WHAT YOU NEED TO DO: Answer with the number of lines in the records that contain "hoạch" and with nothing else.

Page images and extracted text:
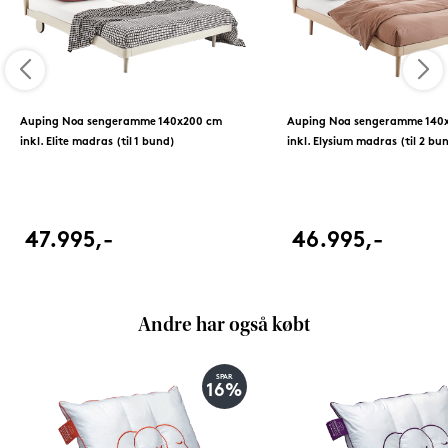
Auping Noa sengeramme 140x200 cm
Auping Noa sengeramme 140
inkl. Elite madras (til 1 bund)
inkl. Elysium madras (til 2 bu
47.995,-
46.995,-
Andre har også købt
SPAR
16%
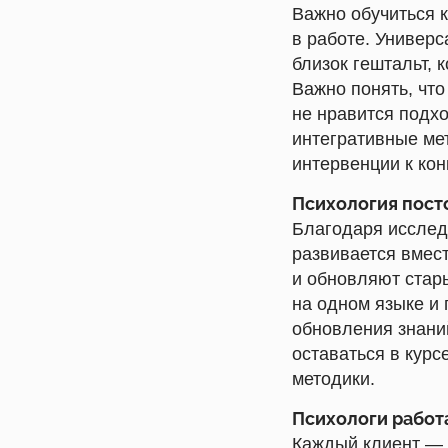
Важно обучиться 
в работе. Универс
близок гештальт, 
Важно понять, что
не нравится подхо
интегративные ме
интервенции к кон
Психология пост
Благодаря исследо
развивается вмест
и обновляют стары
на одном языке и 
обновления знани
оставаться в кур
методики.
Психологи работ
Каждый клиент — э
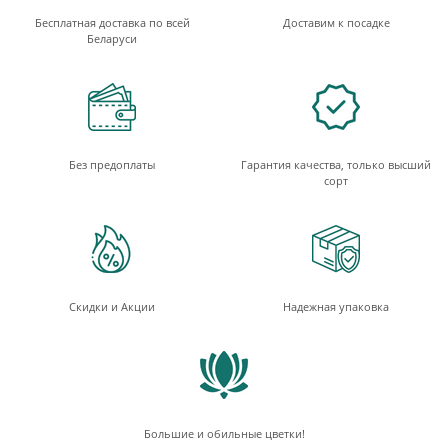
Бесплатная доставка по всей
Доставим к посадке
Беларуси
Без предоплаты
Гарантия качества, только высший
сорт
Скидки и Акции
Надежная упаковка
Большие и обильные цветки!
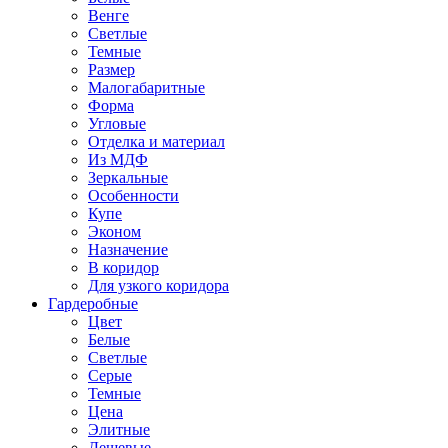
Венге
Светлые
Темные
Размер
Малогабаритные
Форма
Угловые
Отделка и материал
Из МДФ
Зеркальные
Особенности
Купе
Эконом
Назначение
В коридор
Для узкого коридора
Гардеробные
Цвет
Белые
Светлые
Серые
Темные
Цена
Элитные
Дешевые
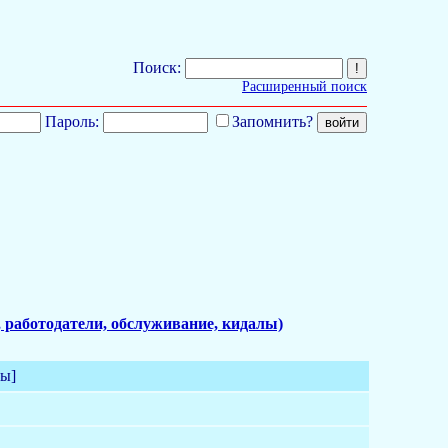
Поиск:
Расширенный поиск
Пароль:
Запомнить?
 работодатели, обслуживание, кидалы)
мы]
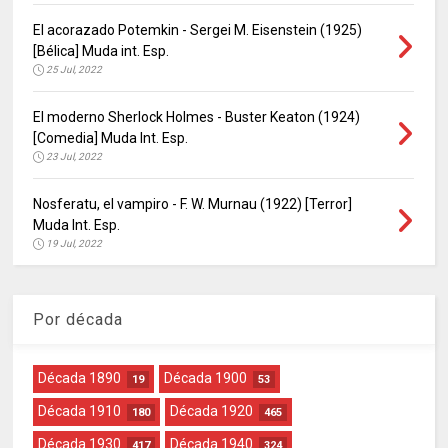
El acorazado Potemkin - Sergei M. Eisenstein (1925)
[Bélica] Muda int. Esp.
25 Jul, 2022
El moderno Sherlock Holmes - Buster Keaton (1924)
[Comedia] Muda Int. Esp.
23 Jul, 2022
Nosferatu, el vampiro - F. W. Murnau (1922) [Terror]
Muda Int. Esp.
19 Jul, 2022
Por década
Década 1890
Década 1900
19
53
Década 1910
Década 1920
180
465
Década 1930
Década 1940
417
324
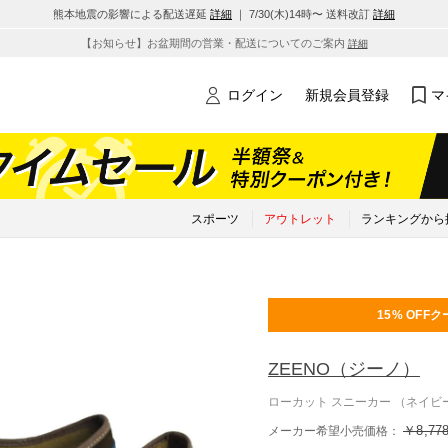
熊本地震の影響による配送遅延
詳細
｜ 7/30(木)14時〜 送料改訂
詳細
【お知らせ】お盆期間の営業・配送についてのご案内
詳細
ログイン
新規会員登録
マ
スポーツ
アウトレット
ランキングから
15% OFF
ク
ZEENO
（ジーノ）
ローカット スニーカー （ネイビ
￥8,77
メーカー希望小売価格：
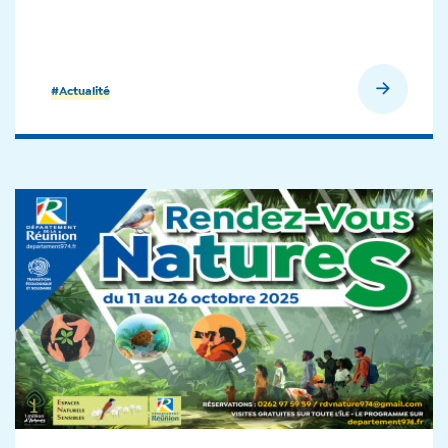
En savoir plus
#Actualité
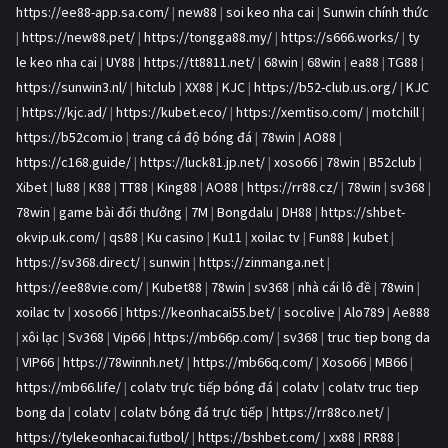
https://ee88-app.sa.com/
|
new88
|
soi keo nha cai
|
Sunwin chính thức
|
https://new88.pet/
|
https://tongga88.my/
|
https://s666.works/
|
ty
le keo nha cai
|
UY88
|
https://tt8811.net/
|
68win
|
68win
|
ea88
|
TG88
|
https://sunwin3.nl/
|
hitclub
|
XX88
|
KJC
|
https://b52-club.us.org/
|
KJC
|
https://kjc.ad/
|
https://kubet.eco/
|
https://xemtiso.com/
|
motchill
|
https://b52com.io
|
trang cá độ bóng đá
|
78win
|
AO88
|
https://c168.guide/
|
https://luck81.jp.net/
|
xoso66
|
78win
|
B52club
|
Xibet
|
lu88
|
K88
|
TT88
|
King88
|
AO88
|
https://rr88.cz/
|
78win
|
sv368
|
78win
|
game bài đổi thưởng
|
7M
|
Bongdalu
|
DH88
|
https://shbet-
okvip.uk.com/
|
qs88
|
Ku casino
|
Ku11
|
xoilac tv
|
Fun88
|
kubet
|
https://sv368.direct/
|
sunwin
|
https://zinmanga.net
|
https://ee88vie.com/
|
Kubet88
|
78win
|
sv368
|
nhà cái lô đề
|
78win
|
xoilac tv
|
xoso66
|
https://keonhacai55.bet/
|
socolive
|
Alo789
|
Ae888
|
xôi lạc
|
Sv368
|
Vip66
|
https://mb66p.com/
|
sv368
|
truc tiep bong da
|
VIP66
|
https://78winnh.net/
|
https://mb66q.com/
|
Xoso66
|
MB66
|
https://mb66.life/
|
colatv trực tiếp bóng đá
|
colatv
|
colatv truc tiep
bong da
|
colatv
|
colatv bóng đá trực tiếp
|
https://rr88co.net/
|
https://tylekeonhacai.futbol/
|
https://bshbet.com/
|
xx88
|
RR88
|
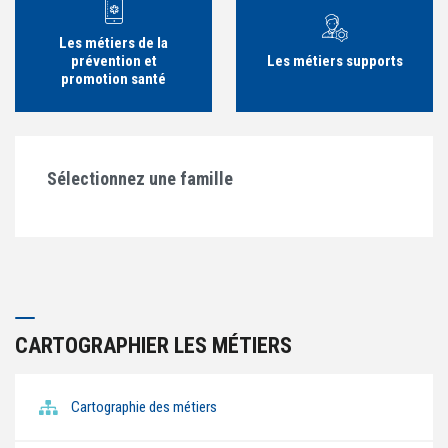
Les métiers de la
prévention et
Les métiers supports
promotion santé
Sélectionnez une famille
CARTOGRAPHIER LES MÉTIERS
Cartographie des métiers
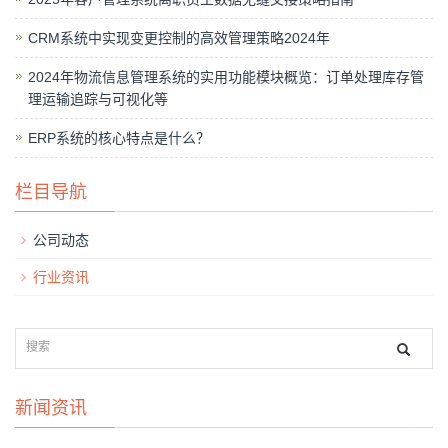
CRM系统中实现变更控制的高效管理策略2024年
2024年物流信息管理系统的实用功能模块概览：订单处理库存管
理运输追踪与可视化等
ERP系统的核心特点是什么？
栏目导航
公司动态
行业资讯
新闻资讯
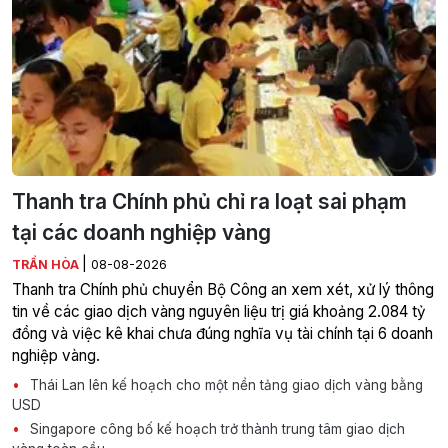
Thanh tra Chính phủ chỉ ra loạt sai phạm
tại các doanh nghiệp vàng
|
TRẦN HÒA
08-08-2026
Thanh tra Chính phủ chuyển Bộ Công an xem xét, xử lý thông
tin về các giao dịch vàng nguyên liệu trị giá khoảng 2.084 tỷ
đồng và việc kê khai chưa đúng nghĩa vụ tài chính tại 6 doanh
nghiệp vàng.
Thái Lan lên kế hoạch cho một nền tảng giao dịch vàng bằng
USD
Singapore công bố kế hoạch trở thành trung tâm giao dịch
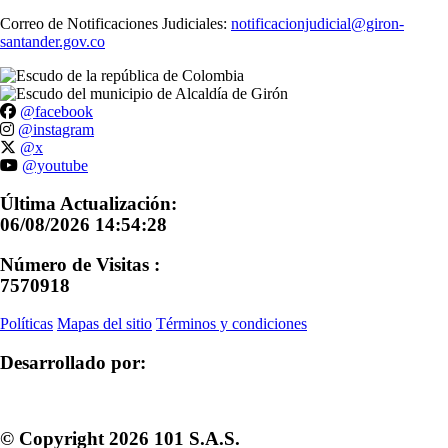
Correo de Notificaciones Judiciales:
notificacionjudicial@giron-
santander.gov.co
@facebook
@instagram
@x
@youtube
Última Actualización:
06/08/2026 14:54:28
Número de Visitas :
7570918
Políticas
Mapas del sitio
Términos y condiciones
Desarrollado por:
© Copyright
2026
101 S.A.S.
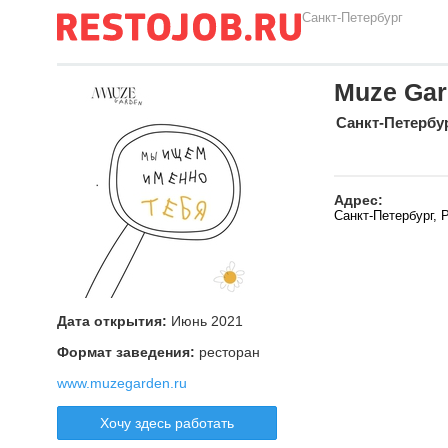
Санкт-Петербург
Muze Ga
Санкт-Петербу
Адрес:
Санкт-Петербург, 
Дата открытия:
Июнь 2021
Формат заведения:
ресторан
www.muzegarden.ru
Хочу здесь работать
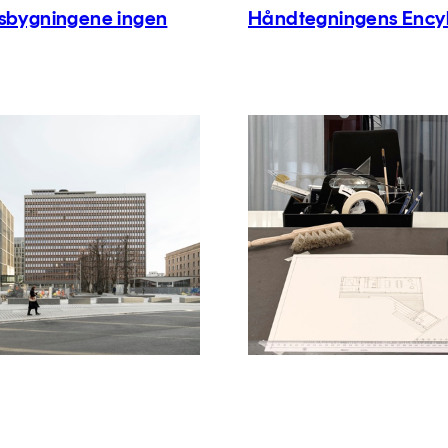
gsbygningene ingen
Håndtegningens Ency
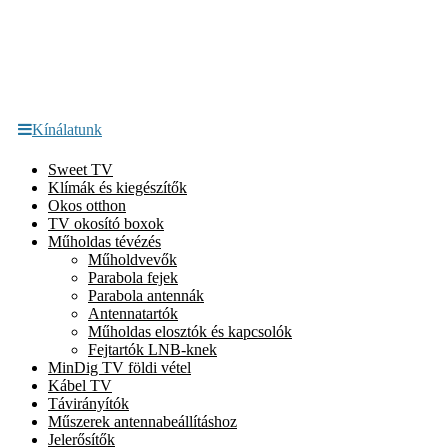
Kínálatunk
Sweet TV
Klímák és kiegészítők
Okos otthon
TV okosító boxok
Műholdas tévézés
Műholdvevők
Parabola fejek
Parabola antennák
Antennatartók
Műholdas elosztók és kapcsolók
Fejtartók LNB-knek
MinDig TV földi vétel
Kábel TV
Távirányítók
Műszerek antennabeállításhoz
Jelerősítők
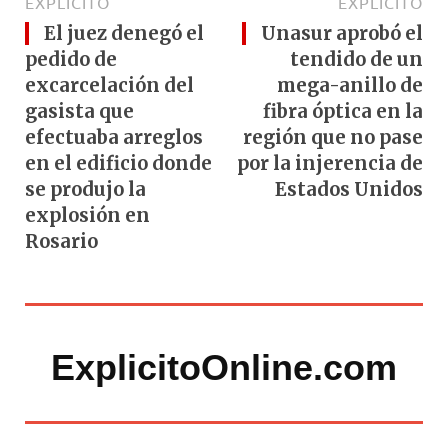
EXPLÍCITO
EXPLÍCITO
El juez denegó el
Unasur aprobó el
pedido de
tendido de un
excarcelación del
mega-anillo de
gasista que
fibra óptica en la
efectuaba arreglos
región que no pase
en el edificio donde
por la injerencia de
se produjo la
Estados Unidos
explosión en
Rosario
ExplicitoOnline.com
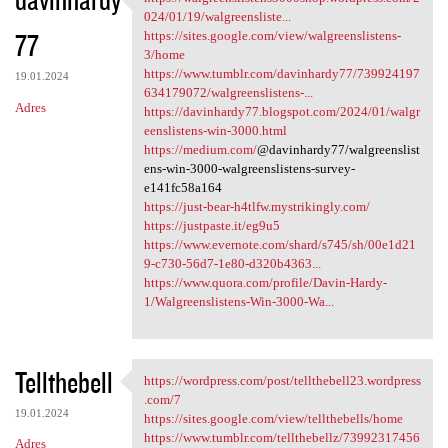
https:/
024/01/19/walgreensliste...
77
https://sites.google.com/view/walgreenslistens-
3/home
https://www.tumblr.com/davinhardy77/739924197
19.01.2024
634179072/walgreenslistens-...
Adres
https://davinhardy77.blogspot.com/2024/01/walgr
eenslistens-win-3000.html
https://medium.com/
@davinhardy77/walgreenslist
ens-win-3000-walgreenslistens-survey-
e141fc58a164
https://just-bear-h4tlfw.mystrikingly.com/
https://justpaste.it/eg9u5
https://www.evernote.com/shard/s745/sh/00e1d21
9-c730-56d7-1e80-d320b4363...
https://www.quora.com/profile/Davin-Hardy-
1/Walgreenslistens-Win-3000-Wa...
Tellthebell
https://wordpress.com/post/tellthebell23.wordpress
https://wordpress.com/post
.com/7
19.01.2024
https://sites.google.com/view/tellthebells/home
https://www.tumblr.com/tellthebellz/73992317456
Adres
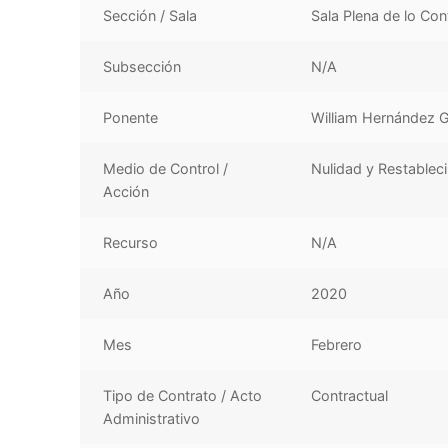
Sección / Sala
Sala Plena de lo Co
Subsección
N/A
Ponente
William Hernández
Medio de Control /
Nulidad y Restablec
Acción
Recurso
N/A
Año
2020
Mes
Febrero
Tipo de Contrato / Acto
Contractual
Administrativo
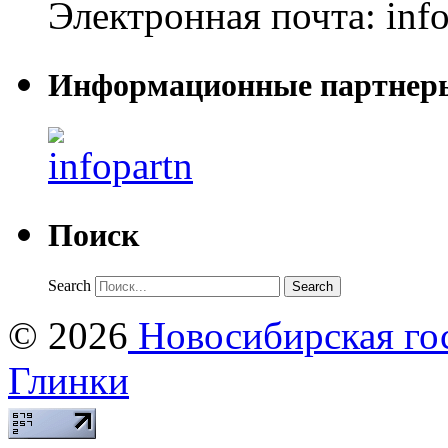
Электронная почта:
inf
Информационные партнер
Поиск
Search
© 2026
Новосибирская гос
Глинки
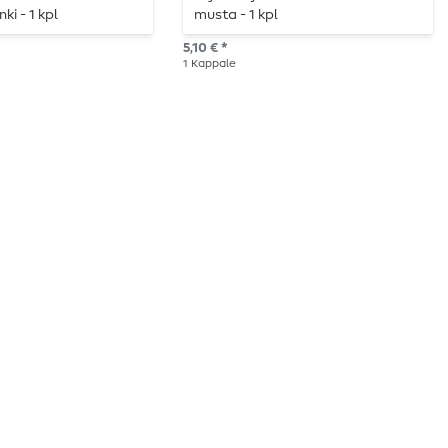
ki - 1 kpl
musta - 1 kpl
5,10 € *
1
Kappale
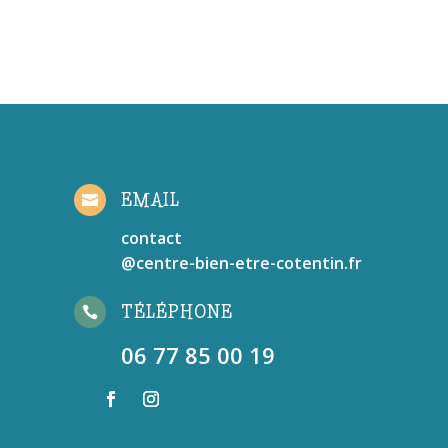
EMAIL

contact
@centre-bien-etre-cotentin.fr
TÉLÉPHONE

06 77 85 00 19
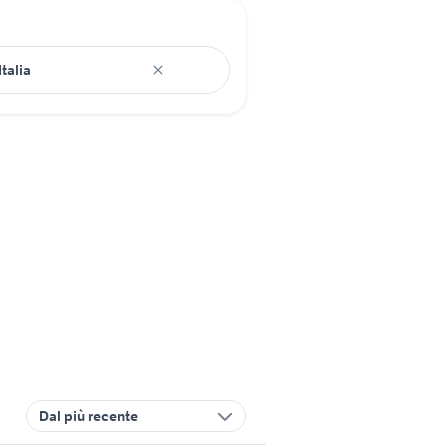
Dal più recente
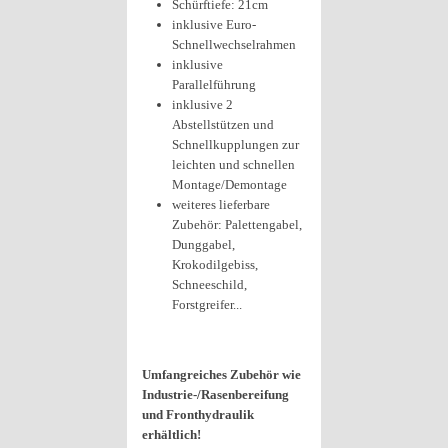
Schürftiefe: 21cm
inklusive Euro-
Schnellwechselrahmen
inklusive
Parallelführung
inklusive 2
Abstellstützen und
Schnellkupplungen zur
leichten und schnellen
Montage/Demontage
weiteres lieferbare
Zubehör: Palettengabel,
Dunggabel,
Krokodilgebiss,
Schneeschild,
Forstgreifer...
Umfangreiches Zubehör wie
Industrie-/Rasenbereifung
und Fronthydraulik
erhältlich!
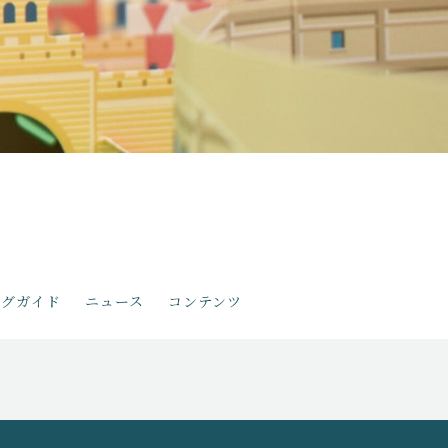
ングガイド
ニュース
コンテンツ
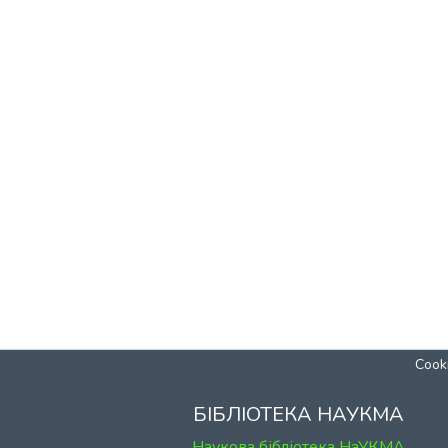
Cooki
БІБЛІОТЕКА НАУКМА
Наукова бібліотека НаУКМА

EXERCISE RESPONSE: 2